---------- Extracted information
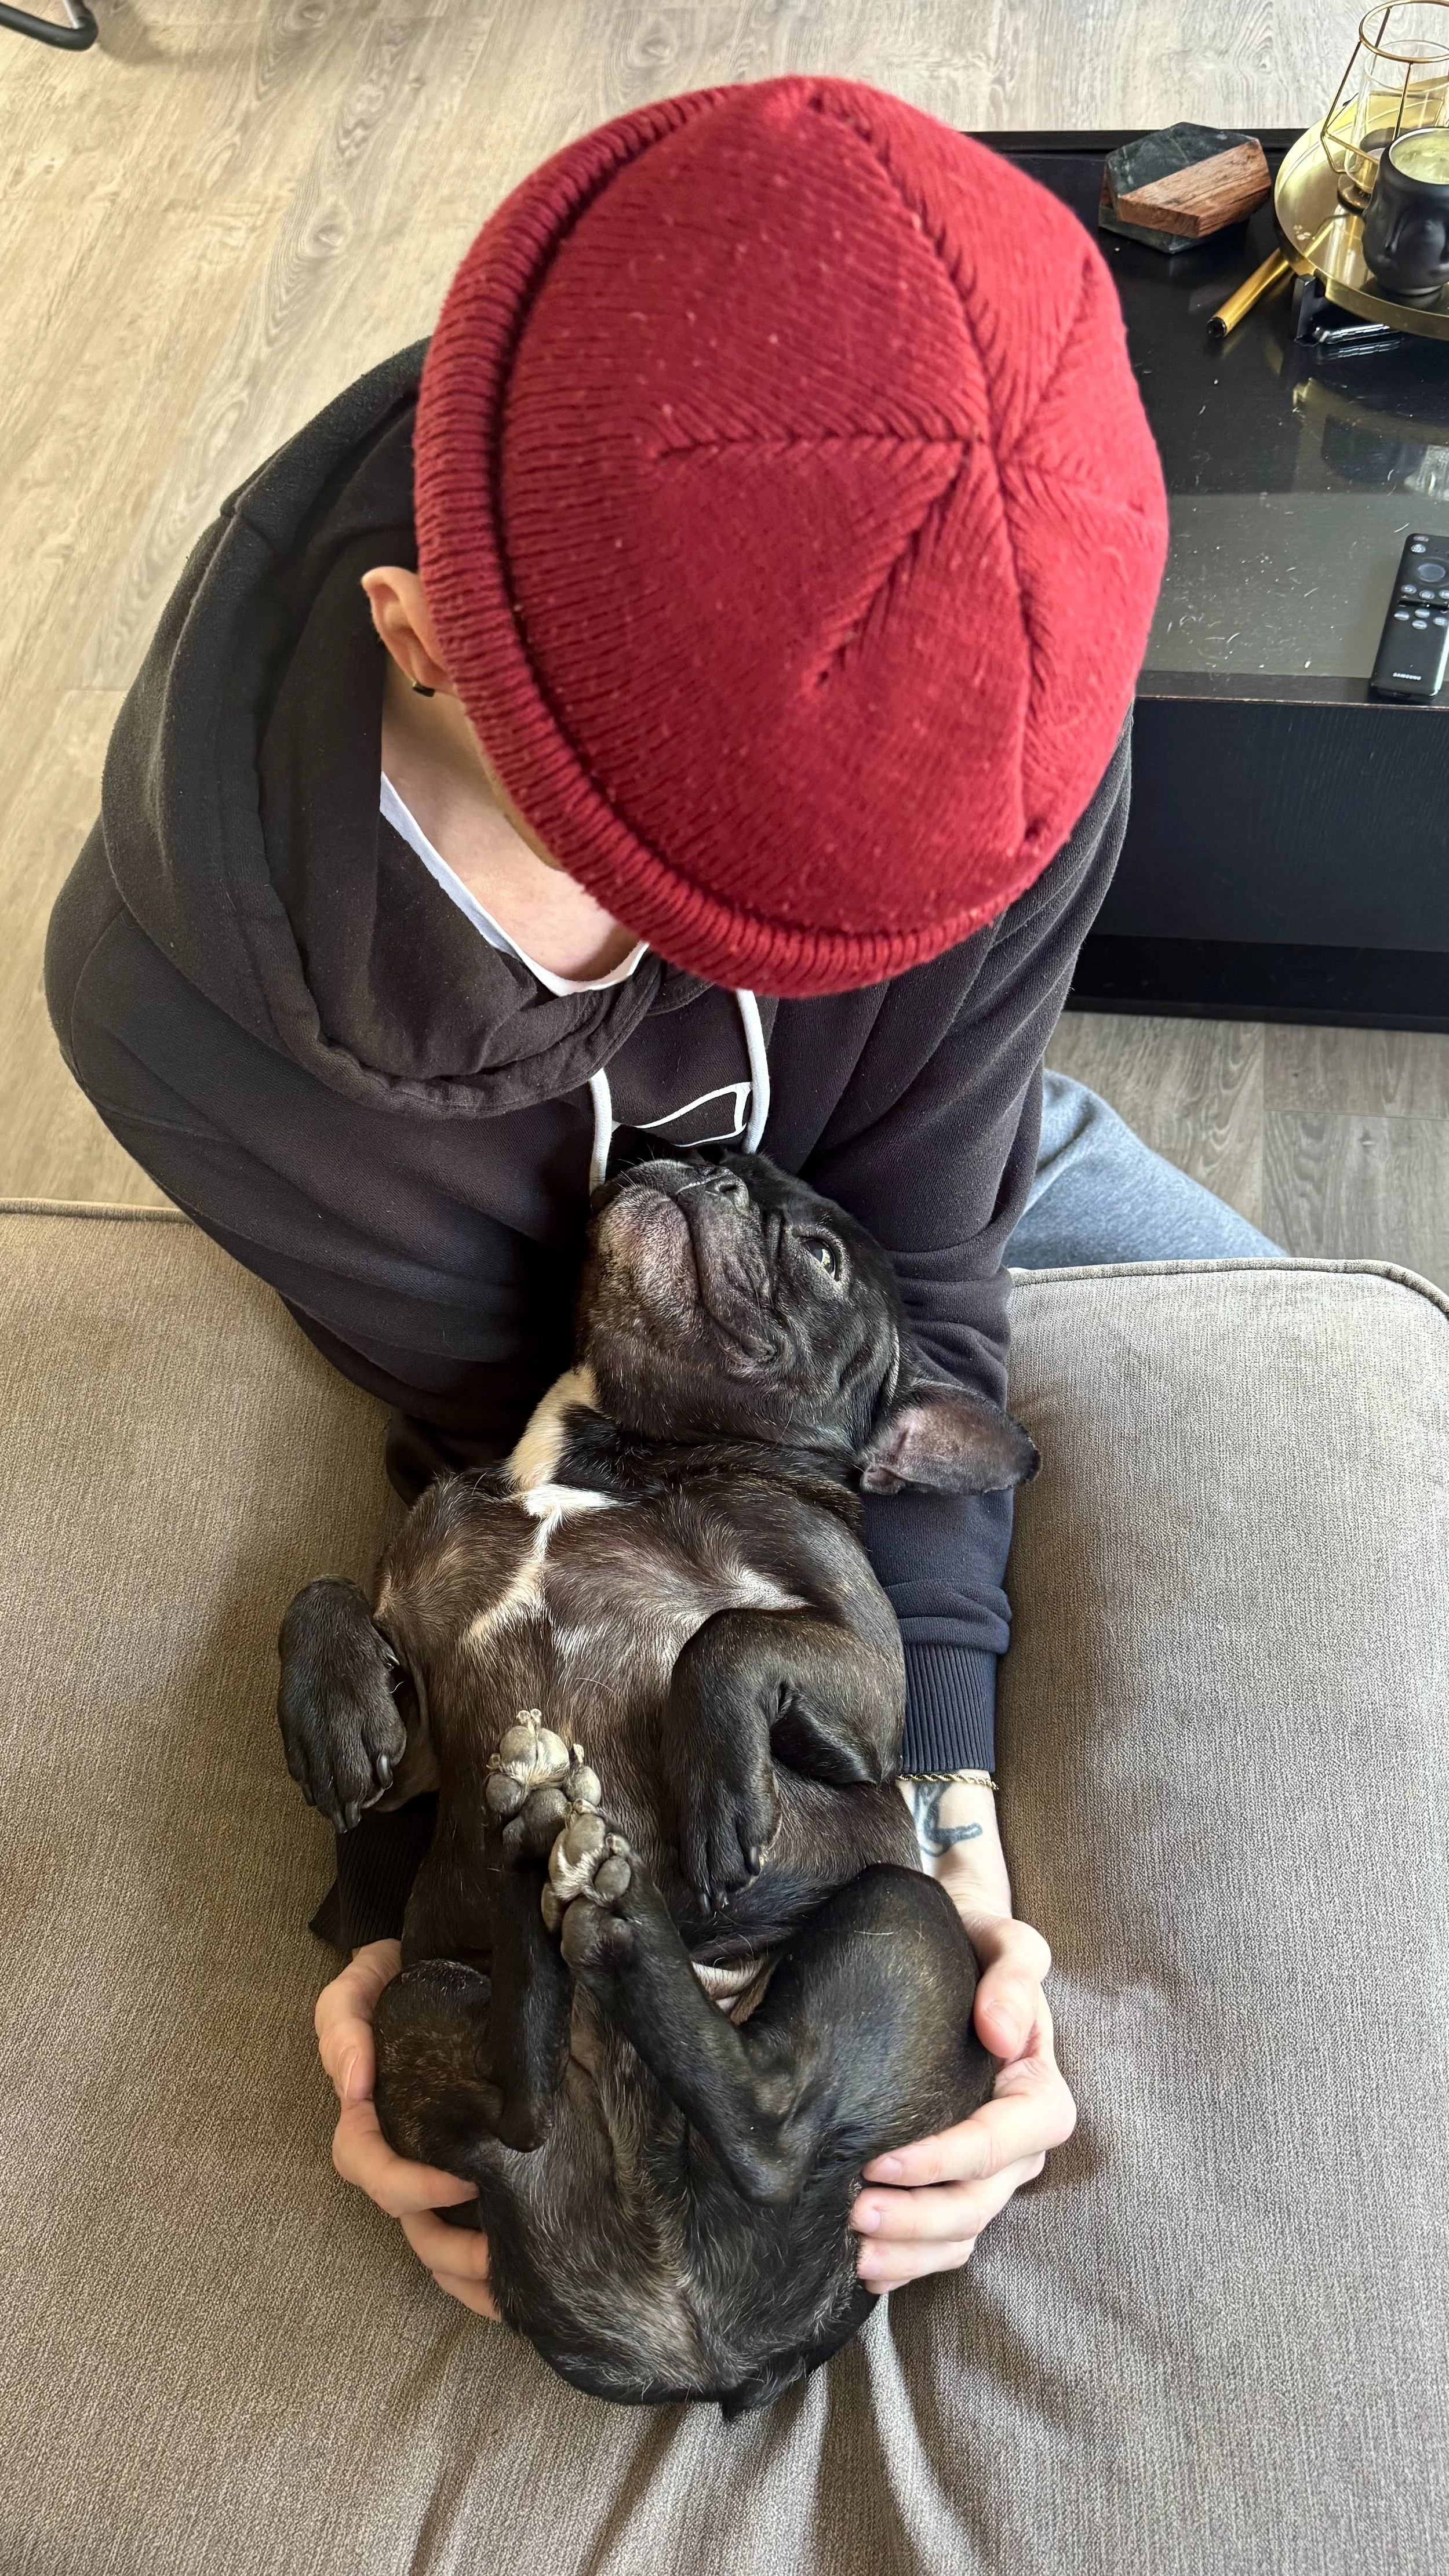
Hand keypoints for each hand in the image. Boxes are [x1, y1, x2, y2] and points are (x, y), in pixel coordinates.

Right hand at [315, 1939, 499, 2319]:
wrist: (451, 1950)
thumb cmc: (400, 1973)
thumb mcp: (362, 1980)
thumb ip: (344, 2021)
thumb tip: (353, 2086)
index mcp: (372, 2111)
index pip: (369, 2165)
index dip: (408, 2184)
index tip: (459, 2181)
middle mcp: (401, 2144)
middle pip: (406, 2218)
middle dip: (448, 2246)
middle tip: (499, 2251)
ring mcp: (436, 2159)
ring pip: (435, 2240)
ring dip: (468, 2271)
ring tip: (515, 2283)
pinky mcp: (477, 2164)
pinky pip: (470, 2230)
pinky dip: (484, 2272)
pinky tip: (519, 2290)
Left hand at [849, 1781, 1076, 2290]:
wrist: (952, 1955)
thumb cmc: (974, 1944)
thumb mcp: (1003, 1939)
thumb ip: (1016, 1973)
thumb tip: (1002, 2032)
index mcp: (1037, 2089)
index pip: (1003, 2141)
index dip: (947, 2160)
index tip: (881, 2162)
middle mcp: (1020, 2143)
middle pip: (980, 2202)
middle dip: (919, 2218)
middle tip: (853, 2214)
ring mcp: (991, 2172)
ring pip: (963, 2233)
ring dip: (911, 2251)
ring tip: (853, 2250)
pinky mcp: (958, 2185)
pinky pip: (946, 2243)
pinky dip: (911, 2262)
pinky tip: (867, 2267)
--------------------
Give the listing above again in its entirety and exactly; do not include the pictures.

**Finished task:**
Hand keypoints for each hand in the image. Boxes are [x1, y1, x2, y2] and points are (x, y), in pixel coordinates.

Right hand at [315, 1939, 499, 2319]:
wrist: (451, 1950)
thumb cmc: (400, 1973)
thumb mcp: (362, 1980)
thumb ip: (344, 2021)
thumb tip: (353, 2086)
index mcp: (372, 2111)
index pip: (369, 2165)
index dip: (408, 2184)
index tip: (459, 2181)
middle mcp: (401, 2144)
middle pip: (406, 2218)
middle dip: (448, 2246)
middle tip: (499, 2251)
ring mcp: (436, 2159)
ring pip: (435, 2240)
ring dip: (468, 2271)
ring tip: (515, 2283)
pinky mcp: (477, 2164)
pinky pip: (470, 2230)
pinky dip: (484, 2272)
pinky tip: (519, 2290)
Left hand at [849, 1781, 1076, 2290]:
wrist: (952, 1955)
thumb cmc: (974, 1944)
thumb mcp: (1003, 1939)
thumb ip: (1016, 1973)
thumb tip: (1002, 2032)
index mcp: (1037, 2089)
index pip: (1003, 2141)
index dip: (947, 2160)
index tip: (881, 2162)
middle mcp: (1020, 2143)
middle pip: (980, 2202)
middle dip: (919, 2218)
middle tip: (853, 2214)
ring mcp: (991, 2172)
ring pip: (963, 2233)
ring dip: (911, 2251)
ring tip: (853, 2250)
pinky mcp: (958, 2185)
pinky pip: (946, 2243)
pinky dip: (911, 2262)
pinky tip: (867, 2267)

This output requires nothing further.